- Directed by: Robbie Fraser
- Produced by: Robbie Fraser (Line Producer: Lorna Jane Ferguson)
- Cinematography: Robbie Fraser
- Edited by: Naomi Spiro
- Music by: Stephen Wright & Nigel Dunn
- Production company: Dulcimer Films
- Release date: 2020;
- Running time: 60 minutes
- Country: United Kingdom
- Language: English

= Pictures from Afghanistan =

Pictures from Afghanistan is a 2020 documentary by Robbie Frazer that follows the work of Scottish journalist and war photographer David Pratt as he revisits the locations in Afghanistan that he reported on in the 1980s Soviet–Afghan War.

The one hour film addresses themes of empathy and humanity.

== Plot summary ==
Pictures from Afghanistan follows David Pratt as he returns to meets the Afghan Mujahedeen that he originally reported on during the 1980's Soviet–Afghan War.

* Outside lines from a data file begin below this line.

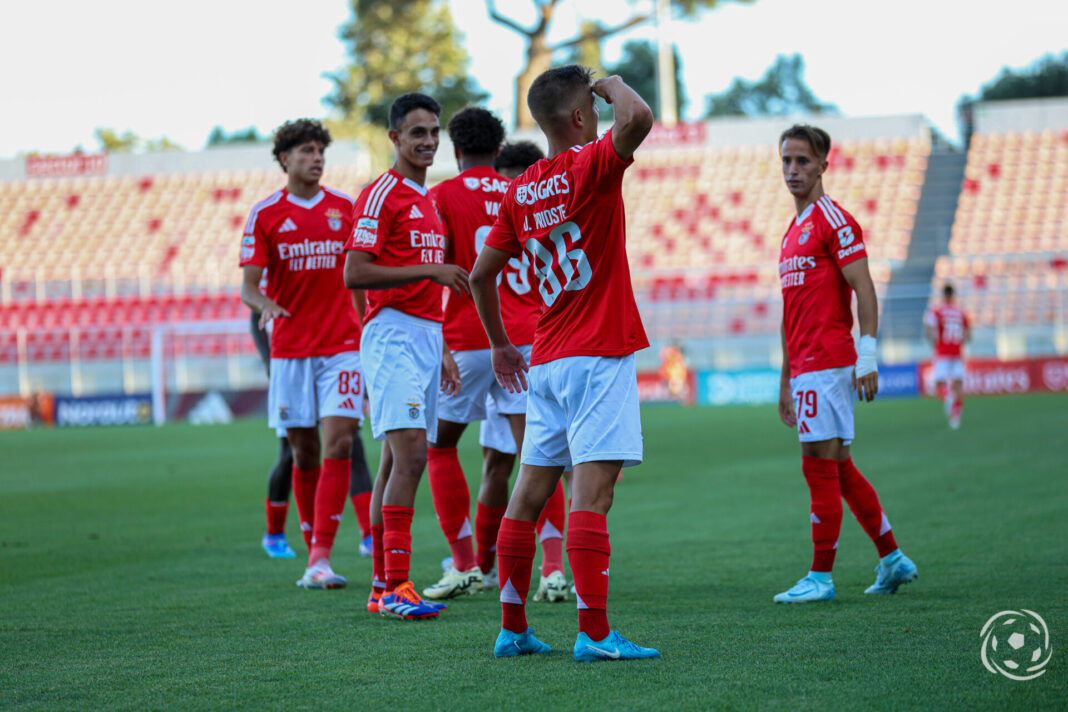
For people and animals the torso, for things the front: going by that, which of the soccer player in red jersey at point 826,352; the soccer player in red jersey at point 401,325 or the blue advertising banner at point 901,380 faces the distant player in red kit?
the blue advertising banner

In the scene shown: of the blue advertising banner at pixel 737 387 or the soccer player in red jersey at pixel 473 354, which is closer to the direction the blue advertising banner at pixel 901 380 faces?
the soccer player in red jersey

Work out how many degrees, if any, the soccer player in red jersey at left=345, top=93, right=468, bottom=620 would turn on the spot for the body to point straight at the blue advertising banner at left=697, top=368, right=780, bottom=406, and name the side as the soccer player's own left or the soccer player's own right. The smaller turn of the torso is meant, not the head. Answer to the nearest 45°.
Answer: approximately 135° to the soccer player's own left

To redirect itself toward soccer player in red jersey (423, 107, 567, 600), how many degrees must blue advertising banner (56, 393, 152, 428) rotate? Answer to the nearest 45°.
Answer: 0° — it already faces them

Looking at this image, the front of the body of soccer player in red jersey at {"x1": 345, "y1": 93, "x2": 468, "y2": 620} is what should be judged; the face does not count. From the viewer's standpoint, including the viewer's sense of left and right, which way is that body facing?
facing the viewer and to the right of the viewer

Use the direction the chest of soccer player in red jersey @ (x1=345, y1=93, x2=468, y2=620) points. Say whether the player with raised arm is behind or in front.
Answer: in front

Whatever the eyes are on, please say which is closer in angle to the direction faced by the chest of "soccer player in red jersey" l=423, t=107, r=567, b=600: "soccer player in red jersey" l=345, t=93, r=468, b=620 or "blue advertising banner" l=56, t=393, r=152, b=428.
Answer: the blue advertising banner

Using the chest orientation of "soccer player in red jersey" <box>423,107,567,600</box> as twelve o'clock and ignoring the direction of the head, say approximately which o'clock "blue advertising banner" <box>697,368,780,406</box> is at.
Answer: The blue advertising banner is roughly at 2 o'clock from the soccer player in red jersey.

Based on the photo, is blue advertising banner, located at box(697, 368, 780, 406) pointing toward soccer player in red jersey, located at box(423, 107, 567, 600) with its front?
yes

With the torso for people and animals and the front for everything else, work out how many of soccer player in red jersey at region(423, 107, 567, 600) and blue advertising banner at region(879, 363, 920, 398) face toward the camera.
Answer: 1

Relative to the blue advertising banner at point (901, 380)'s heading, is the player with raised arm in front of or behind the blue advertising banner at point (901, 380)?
in front
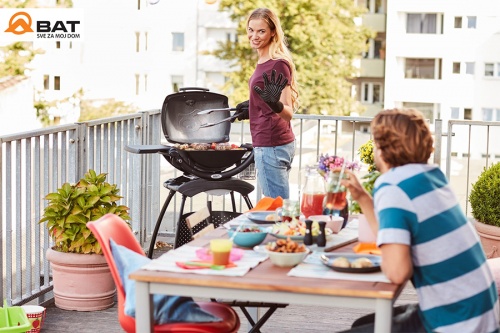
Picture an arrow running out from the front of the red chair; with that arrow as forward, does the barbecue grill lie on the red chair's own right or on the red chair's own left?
on the red chair's own left

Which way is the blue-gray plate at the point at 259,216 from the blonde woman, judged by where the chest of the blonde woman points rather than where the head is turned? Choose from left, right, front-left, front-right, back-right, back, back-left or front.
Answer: front-left

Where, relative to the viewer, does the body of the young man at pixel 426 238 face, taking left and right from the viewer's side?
facing away from the viewer and to the left of the viewer

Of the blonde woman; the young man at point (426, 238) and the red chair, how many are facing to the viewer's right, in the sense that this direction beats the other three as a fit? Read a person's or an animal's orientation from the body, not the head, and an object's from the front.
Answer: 1

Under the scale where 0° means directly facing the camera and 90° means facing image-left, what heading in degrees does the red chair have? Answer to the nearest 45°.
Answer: approximately 270°

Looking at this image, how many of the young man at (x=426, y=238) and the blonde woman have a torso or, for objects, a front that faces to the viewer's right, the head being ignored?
0

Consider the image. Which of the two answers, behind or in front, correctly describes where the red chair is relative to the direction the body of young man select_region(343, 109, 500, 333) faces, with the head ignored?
in front

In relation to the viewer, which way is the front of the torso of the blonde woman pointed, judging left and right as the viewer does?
facing the viewer and to the left of the viewer

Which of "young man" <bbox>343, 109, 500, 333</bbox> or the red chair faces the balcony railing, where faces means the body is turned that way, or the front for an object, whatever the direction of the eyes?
the young man

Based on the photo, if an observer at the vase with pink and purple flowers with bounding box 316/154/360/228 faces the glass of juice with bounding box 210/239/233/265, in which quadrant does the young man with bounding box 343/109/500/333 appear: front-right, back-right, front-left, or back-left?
front-left

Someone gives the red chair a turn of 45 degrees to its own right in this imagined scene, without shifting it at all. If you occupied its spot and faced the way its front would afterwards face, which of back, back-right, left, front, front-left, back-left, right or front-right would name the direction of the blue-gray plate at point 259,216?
left

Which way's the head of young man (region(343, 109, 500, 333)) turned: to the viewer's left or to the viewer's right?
to the viewer's left

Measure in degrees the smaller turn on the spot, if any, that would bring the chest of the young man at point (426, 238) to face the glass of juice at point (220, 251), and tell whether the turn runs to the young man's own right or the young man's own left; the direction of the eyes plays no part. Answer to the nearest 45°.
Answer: approximately 45° to the young man's own left

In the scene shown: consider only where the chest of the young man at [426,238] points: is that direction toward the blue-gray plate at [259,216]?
yes

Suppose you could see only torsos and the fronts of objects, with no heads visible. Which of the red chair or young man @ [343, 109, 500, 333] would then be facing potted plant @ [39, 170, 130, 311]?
the young man
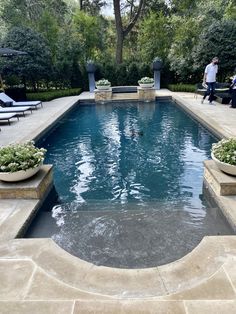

Locations visited include the Russian Centre for Science and Culture, and the Kabul Zoo.

The film includes commentary about the September 11 attacks, and the ongoing heroin addiction in Kabul.

Humanity and empathy are recurring themes in the documentary, and Pratt discusses how he struggles with both while reporting on the war. The narrative from Pratt reminds viewers of the need to humanize Afghans.

== Production ==
Production of the film was funded by Creative Scotland and BBC Scotland and produced by Dulcimer Films.

== Release ==
Pictures from Afghanistan debuted at the Glasgow Film Festival in 2020.

== Critical reception ==
The film was endorsed by journalism professor Eamonn O’Neill on his Talk Media podcast and is praised by Alina Faulds for telling a "love story" about Afghanistan, that she says humanizes a conflict that western observers tend to see through a distant lens.